Among the records below, find the lines with the word "Consider" and copy them.
┄┄┄┄┄┄┄┄┄┄┄┄┄┄┄┄┄┄┄┄
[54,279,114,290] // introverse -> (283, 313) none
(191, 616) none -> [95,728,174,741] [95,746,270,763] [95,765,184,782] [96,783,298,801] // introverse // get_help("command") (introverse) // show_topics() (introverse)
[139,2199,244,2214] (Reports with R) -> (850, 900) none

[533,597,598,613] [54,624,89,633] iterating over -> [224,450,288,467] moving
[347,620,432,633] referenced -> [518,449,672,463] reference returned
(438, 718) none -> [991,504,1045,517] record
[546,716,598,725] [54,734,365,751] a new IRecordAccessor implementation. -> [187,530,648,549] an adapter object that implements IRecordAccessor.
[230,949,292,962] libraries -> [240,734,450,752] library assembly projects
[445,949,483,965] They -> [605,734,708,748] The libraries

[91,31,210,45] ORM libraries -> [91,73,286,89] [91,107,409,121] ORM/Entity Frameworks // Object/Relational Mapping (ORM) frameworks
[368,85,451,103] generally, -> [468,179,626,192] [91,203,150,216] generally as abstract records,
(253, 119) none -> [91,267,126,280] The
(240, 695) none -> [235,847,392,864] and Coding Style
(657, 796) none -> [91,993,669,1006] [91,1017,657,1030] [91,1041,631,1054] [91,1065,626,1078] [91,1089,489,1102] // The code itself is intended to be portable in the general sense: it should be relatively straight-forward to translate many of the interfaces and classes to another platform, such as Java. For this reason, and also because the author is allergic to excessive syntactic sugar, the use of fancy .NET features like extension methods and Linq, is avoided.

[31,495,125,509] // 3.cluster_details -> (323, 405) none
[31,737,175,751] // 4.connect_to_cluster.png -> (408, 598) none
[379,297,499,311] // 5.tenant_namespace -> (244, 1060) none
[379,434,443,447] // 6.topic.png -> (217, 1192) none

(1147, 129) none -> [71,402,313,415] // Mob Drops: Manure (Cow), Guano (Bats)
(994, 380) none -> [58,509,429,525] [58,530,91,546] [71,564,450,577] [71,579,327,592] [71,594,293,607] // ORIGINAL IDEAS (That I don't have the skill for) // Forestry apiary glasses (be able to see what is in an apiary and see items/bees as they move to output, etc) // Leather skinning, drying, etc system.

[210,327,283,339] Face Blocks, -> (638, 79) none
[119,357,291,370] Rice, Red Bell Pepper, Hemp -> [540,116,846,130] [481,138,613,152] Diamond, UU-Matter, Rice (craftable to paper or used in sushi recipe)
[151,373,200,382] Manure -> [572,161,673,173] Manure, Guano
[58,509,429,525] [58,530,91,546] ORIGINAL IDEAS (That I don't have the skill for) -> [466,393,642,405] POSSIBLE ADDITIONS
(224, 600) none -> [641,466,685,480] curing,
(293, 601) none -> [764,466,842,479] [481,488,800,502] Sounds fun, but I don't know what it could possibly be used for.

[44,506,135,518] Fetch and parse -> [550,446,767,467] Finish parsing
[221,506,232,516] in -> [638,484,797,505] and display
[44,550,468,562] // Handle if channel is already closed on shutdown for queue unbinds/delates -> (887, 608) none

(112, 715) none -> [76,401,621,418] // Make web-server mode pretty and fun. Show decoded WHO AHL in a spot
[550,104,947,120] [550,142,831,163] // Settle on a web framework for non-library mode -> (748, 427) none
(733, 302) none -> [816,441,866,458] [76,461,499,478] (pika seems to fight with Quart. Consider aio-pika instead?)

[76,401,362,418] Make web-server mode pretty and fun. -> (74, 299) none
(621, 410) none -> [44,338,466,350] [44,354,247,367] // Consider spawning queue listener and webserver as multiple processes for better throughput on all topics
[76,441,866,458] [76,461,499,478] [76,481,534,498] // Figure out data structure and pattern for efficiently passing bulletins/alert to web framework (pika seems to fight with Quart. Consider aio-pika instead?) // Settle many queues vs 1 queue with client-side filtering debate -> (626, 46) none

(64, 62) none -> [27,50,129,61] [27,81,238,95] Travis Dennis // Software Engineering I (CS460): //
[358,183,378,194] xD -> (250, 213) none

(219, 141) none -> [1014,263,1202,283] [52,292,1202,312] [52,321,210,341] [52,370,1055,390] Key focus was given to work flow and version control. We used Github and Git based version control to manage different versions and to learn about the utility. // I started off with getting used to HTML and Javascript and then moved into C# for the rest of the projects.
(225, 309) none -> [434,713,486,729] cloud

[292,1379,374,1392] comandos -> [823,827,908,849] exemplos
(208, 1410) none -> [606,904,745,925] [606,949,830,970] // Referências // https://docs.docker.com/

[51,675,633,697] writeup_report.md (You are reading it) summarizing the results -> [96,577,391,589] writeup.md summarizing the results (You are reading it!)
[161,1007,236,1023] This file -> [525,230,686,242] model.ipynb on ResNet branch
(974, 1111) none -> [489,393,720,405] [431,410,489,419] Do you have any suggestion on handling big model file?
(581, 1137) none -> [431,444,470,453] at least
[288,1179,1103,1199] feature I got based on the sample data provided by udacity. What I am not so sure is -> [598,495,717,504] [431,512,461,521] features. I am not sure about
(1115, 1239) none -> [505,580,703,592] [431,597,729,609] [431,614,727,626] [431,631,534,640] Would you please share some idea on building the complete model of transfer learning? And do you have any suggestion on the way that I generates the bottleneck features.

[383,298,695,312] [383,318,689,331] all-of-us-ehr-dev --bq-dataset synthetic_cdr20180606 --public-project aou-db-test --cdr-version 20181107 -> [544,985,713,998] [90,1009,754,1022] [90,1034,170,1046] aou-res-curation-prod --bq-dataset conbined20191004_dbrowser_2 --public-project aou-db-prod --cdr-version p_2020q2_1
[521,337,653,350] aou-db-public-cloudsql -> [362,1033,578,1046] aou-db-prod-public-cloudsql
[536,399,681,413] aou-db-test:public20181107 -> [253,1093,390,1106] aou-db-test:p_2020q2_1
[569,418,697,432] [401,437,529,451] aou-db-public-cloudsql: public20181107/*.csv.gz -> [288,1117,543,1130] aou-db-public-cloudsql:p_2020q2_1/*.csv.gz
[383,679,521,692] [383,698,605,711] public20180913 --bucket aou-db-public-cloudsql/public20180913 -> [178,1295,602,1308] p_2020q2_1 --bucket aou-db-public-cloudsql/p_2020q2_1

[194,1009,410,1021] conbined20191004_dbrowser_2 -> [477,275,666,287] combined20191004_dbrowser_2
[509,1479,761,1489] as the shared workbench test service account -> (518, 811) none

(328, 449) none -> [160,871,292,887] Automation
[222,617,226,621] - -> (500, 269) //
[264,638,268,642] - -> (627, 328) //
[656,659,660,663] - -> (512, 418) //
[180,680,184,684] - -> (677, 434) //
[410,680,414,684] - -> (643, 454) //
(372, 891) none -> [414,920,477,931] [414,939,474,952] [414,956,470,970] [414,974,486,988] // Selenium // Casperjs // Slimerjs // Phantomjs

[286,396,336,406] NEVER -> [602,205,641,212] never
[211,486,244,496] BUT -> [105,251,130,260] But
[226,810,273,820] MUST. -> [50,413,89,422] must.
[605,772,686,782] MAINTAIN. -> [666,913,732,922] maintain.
┄┄┄┄┄┄┄┄┄┄┄┄┄┄┄┄┄┄┄┄
→ **Exercise answer**:
(733, 302) none -> [816,441,866,458] [76,461,499,478] (pika seems to fight with Quart. Consider aio-pika instead?)
(621, 410) none -> [44,338,466,350] [44,354,247,367] // Consider spawning queue listener and webserver as multiple processes for better throughput on all topics
[76,441,866,458] [76,461,499,478] [76,481,534,498] // Figure out data structure and pattern for efficiently passing bulletins/alert to web framework (pika seems to fight with Quart. Consider aio-pika instead?) // Settle many queues vs 1 queue with client-side filtering debate -> (626, 46) none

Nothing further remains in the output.